ENUNCIADO DE LA TAREA - ¿Puedes continuar el texto sobre el cambio climático y la crisis ambiental a partir de su última oración?

FRAGMENTO DEL TEXTO -

□ □ □ □ □

En este contexto, es obligatorio lograr mayor responsabilidad, más investigación científica, mejor cooperación y comunicación entre las naciones, pero sobre todo, sentido común y voluntad política para acatar las líneas de acción marcadas en los numerosos acuerdos internacionales, sobre el cambio climático.

Al mismo tiempo, se requiere un enfoque educativo con amplia visión de los cambios que están sucediendo, que dote de las herramientas necesarias y que alimente y fortalezca la conciencia ética medioambiental y el pensamiento sistemático de los más jóvenes para convertirse en agentes de cambio, personas consecuentes con sus acciones y decisiones para una ecología integral.

La situación es tan crítica que el papa Francisco en su primera Encíclica, Laudato Si’, es categórico y contundente “La Tierra, nuestra casa, parece convertirse cada vez más en un inmenso depósito de porquería”. En nuestro país hay innumerables hechos que lo comprueban, solo por citar algunos: gases nocivos que emiten las industrias y los motores de combustión, acumulación inapropiada de residuos, así como la basura que se tira en arroyos o en las mismas calles cuando llueve y hay raudales.

□ □ □ □ □

Entradas de datos guardadas -
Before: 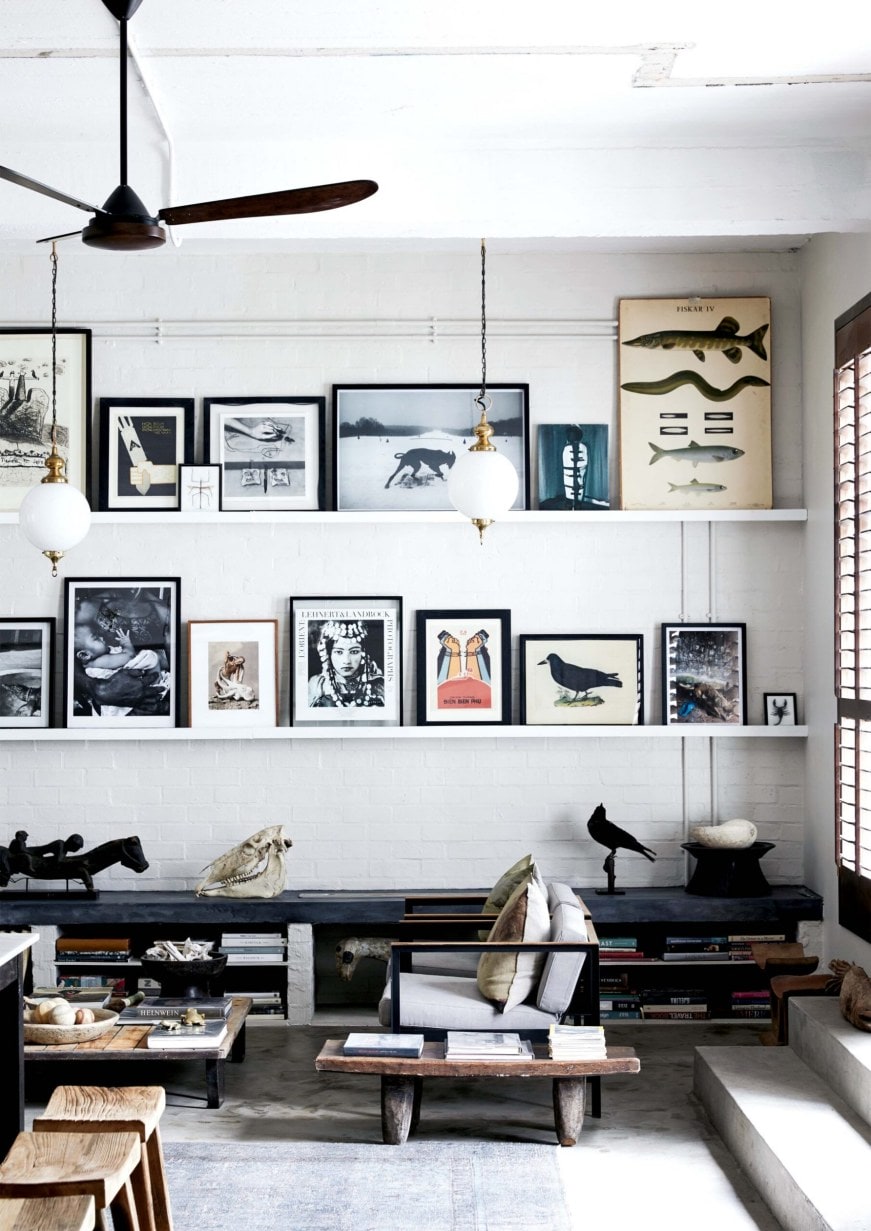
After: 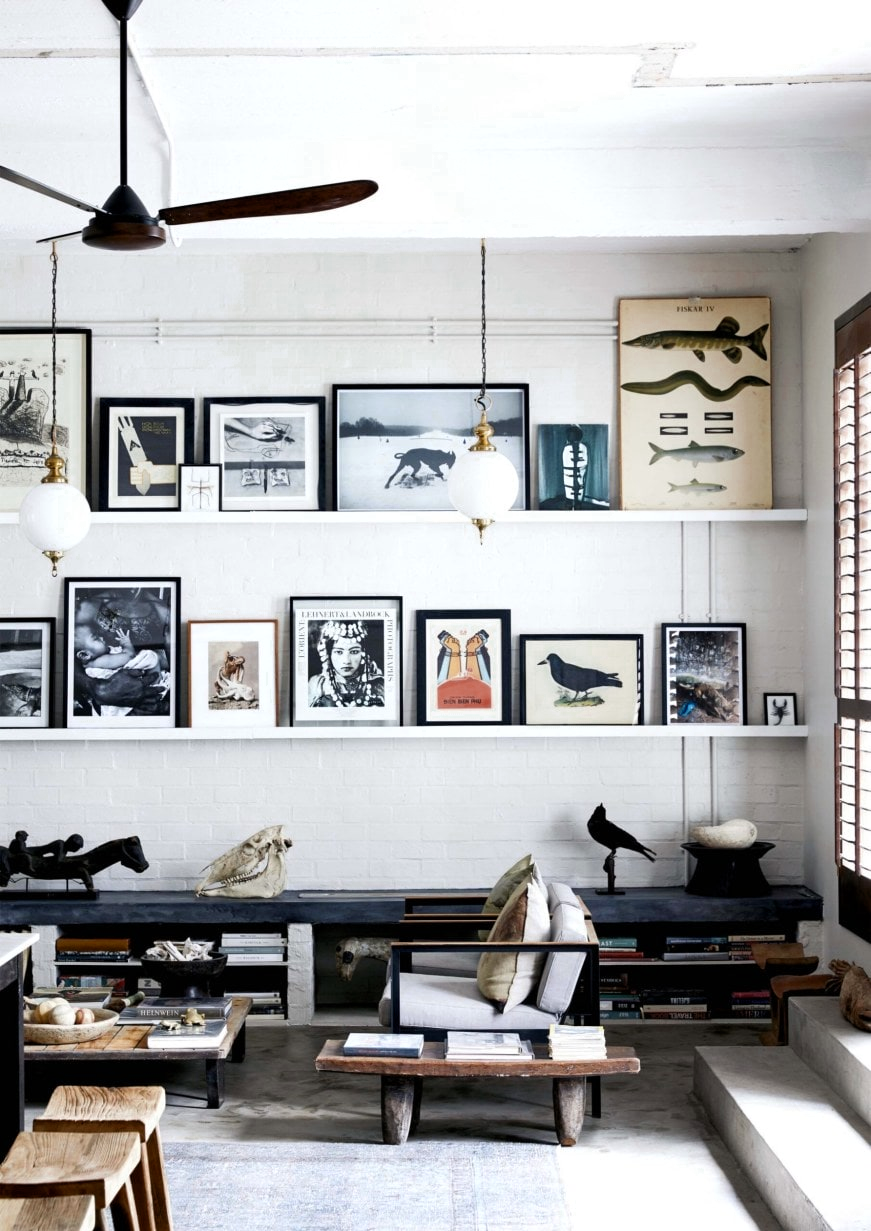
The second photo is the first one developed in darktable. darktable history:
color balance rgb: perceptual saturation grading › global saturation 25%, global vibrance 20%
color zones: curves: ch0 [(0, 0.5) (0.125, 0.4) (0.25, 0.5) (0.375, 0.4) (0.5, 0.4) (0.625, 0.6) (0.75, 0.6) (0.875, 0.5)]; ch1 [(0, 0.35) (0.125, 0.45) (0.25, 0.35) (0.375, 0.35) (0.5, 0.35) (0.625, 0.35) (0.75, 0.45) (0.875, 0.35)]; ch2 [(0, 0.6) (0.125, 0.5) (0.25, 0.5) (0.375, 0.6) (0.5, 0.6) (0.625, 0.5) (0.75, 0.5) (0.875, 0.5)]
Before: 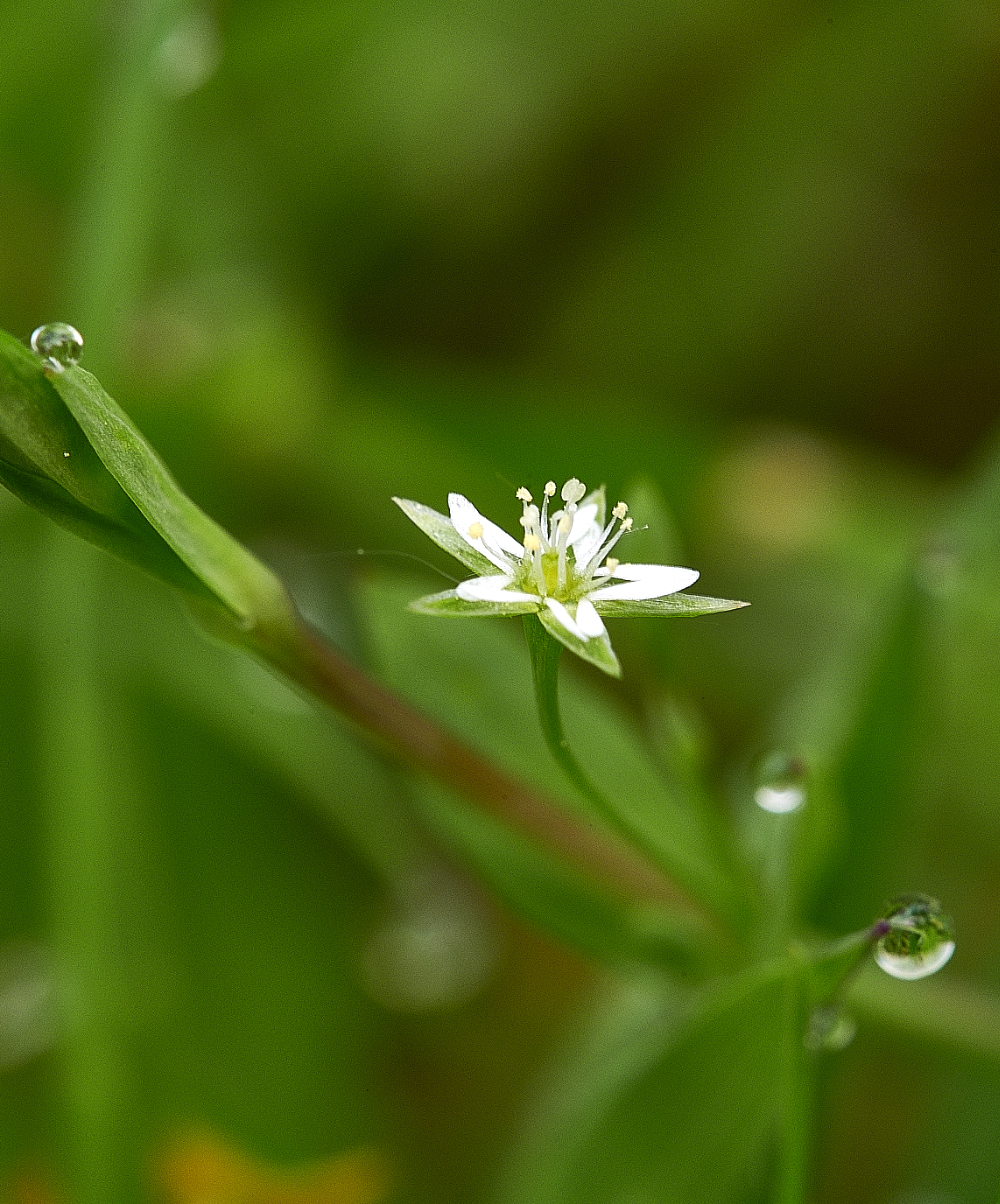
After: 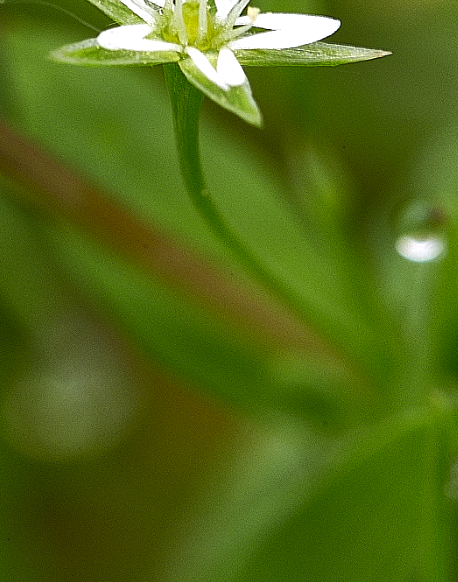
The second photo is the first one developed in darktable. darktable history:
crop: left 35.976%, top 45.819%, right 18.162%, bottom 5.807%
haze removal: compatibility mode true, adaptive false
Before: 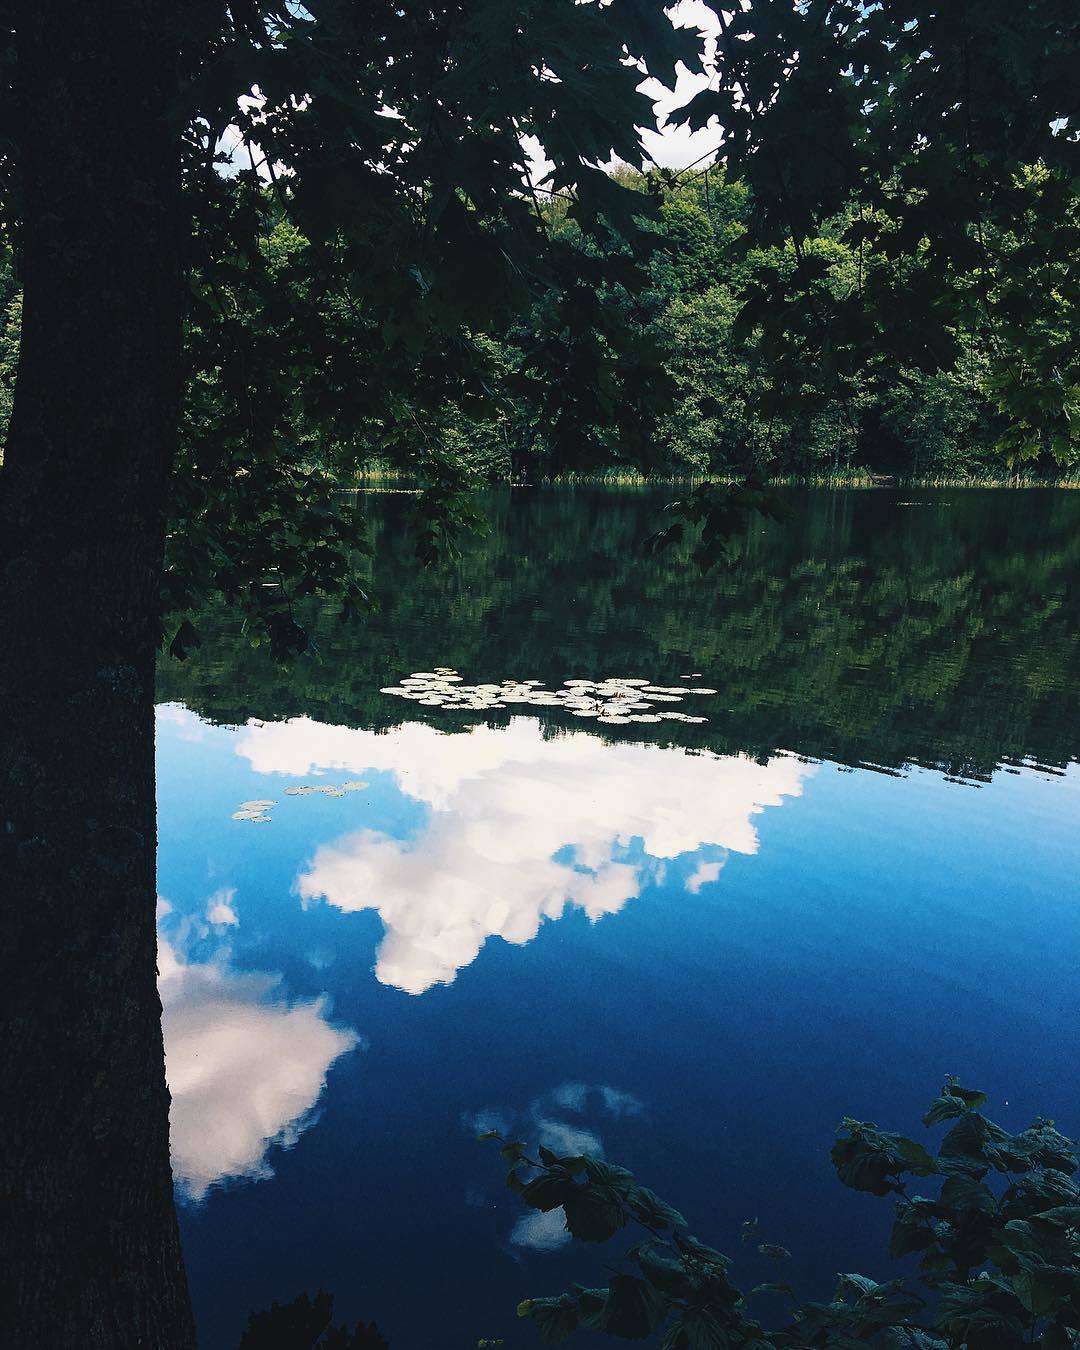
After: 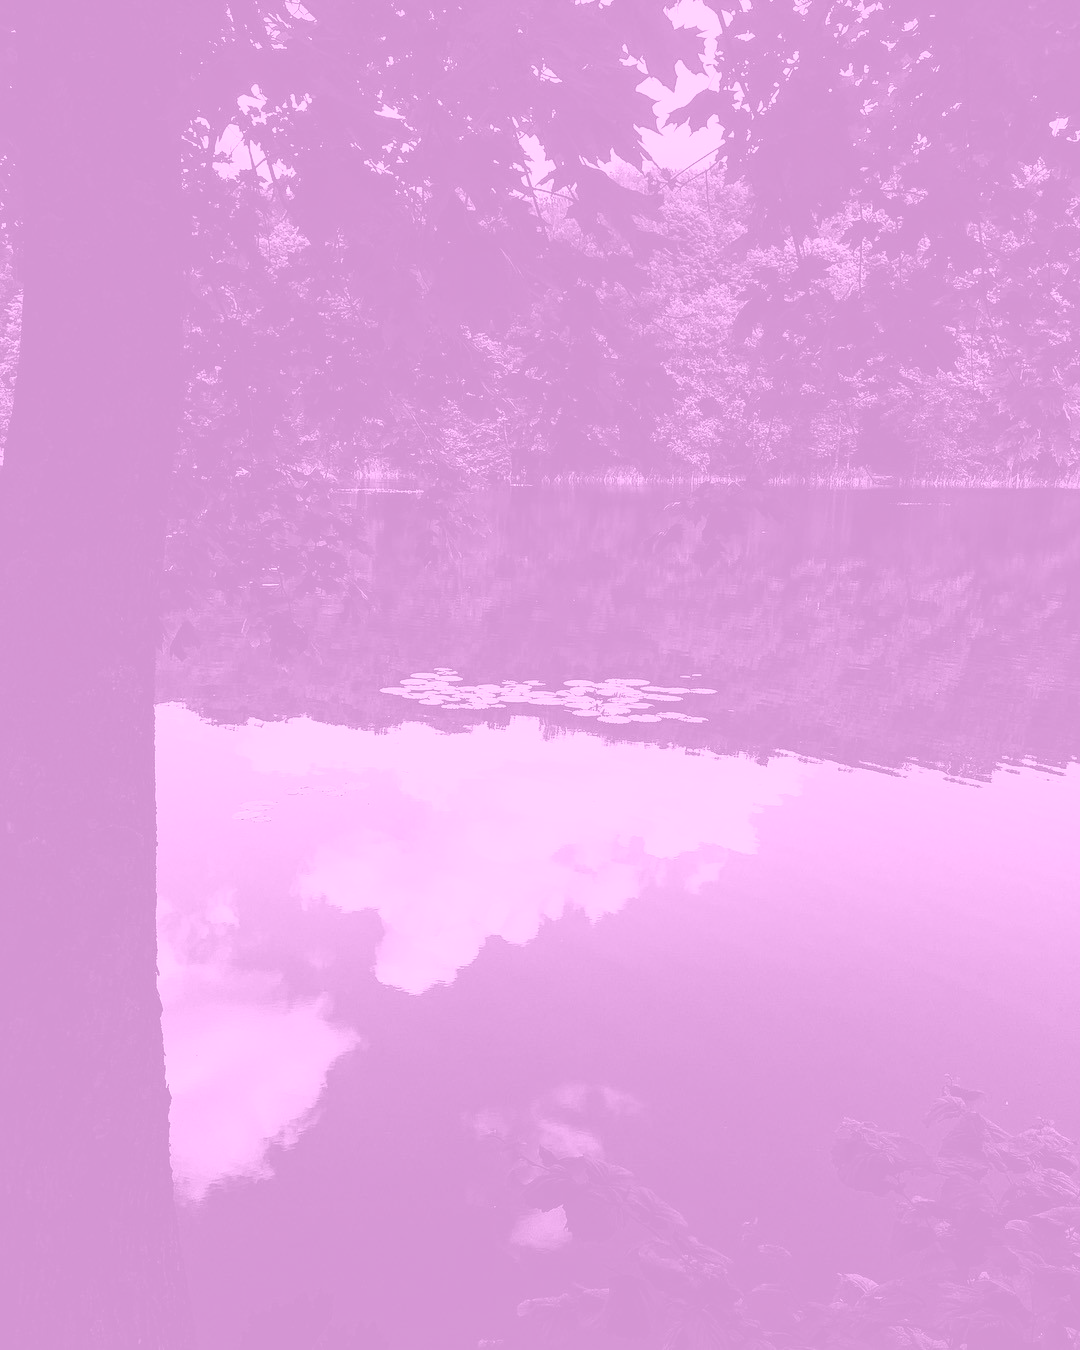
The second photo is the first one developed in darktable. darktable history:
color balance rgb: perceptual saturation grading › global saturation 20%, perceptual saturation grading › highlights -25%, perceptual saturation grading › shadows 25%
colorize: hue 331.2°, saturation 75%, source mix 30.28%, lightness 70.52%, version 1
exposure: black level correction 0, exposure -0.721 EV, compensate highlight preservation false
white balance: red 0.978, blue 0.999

□ □ □ □ □

RESPUESTA ESCRITA -
En esta transcendental e innovadora encíclica, el Santo Padre realiza un sólido análisis científico sobre la degradación de la ecología natural y la ecología social y humana en el mundo. Hace un llamado urgente a todos los habitantes de la tierra, nuestra casa común, nos exhorta a un compromiso de “conversión ecológica”, invitándonos a cambiar de estilo de vida, con un crecimiento económico ético y sostenible, que cubra las necesidades humanas, sin comprometer los recursos naturales.

En la misma línea de acción marcada por el Santo Padre, la Conferencia Episcopal Paraguaya redactó hace unos días una carta pastoral, con importantes reflexiones y orientaciones, en este caso, sobre la revisión del Tratado de Itaipú Binacional, especialmente del Anexo C, afirmando que por sus implicancias, debe ser legitimado por los diversos actores de la sociedad, en el marco de un diálogo y concertación, que tengan como norte el bien común.

La suerte está echada. Es ahora o nunca, la realidad está llegando a un punto de no retorno. Nos recuerda San Francisco de Asís: “Comienza haciendo lo que es necesario, después lo que es posible y de repente estarás haciendo lo imposible”. Hagamos esto con nuestra casa común.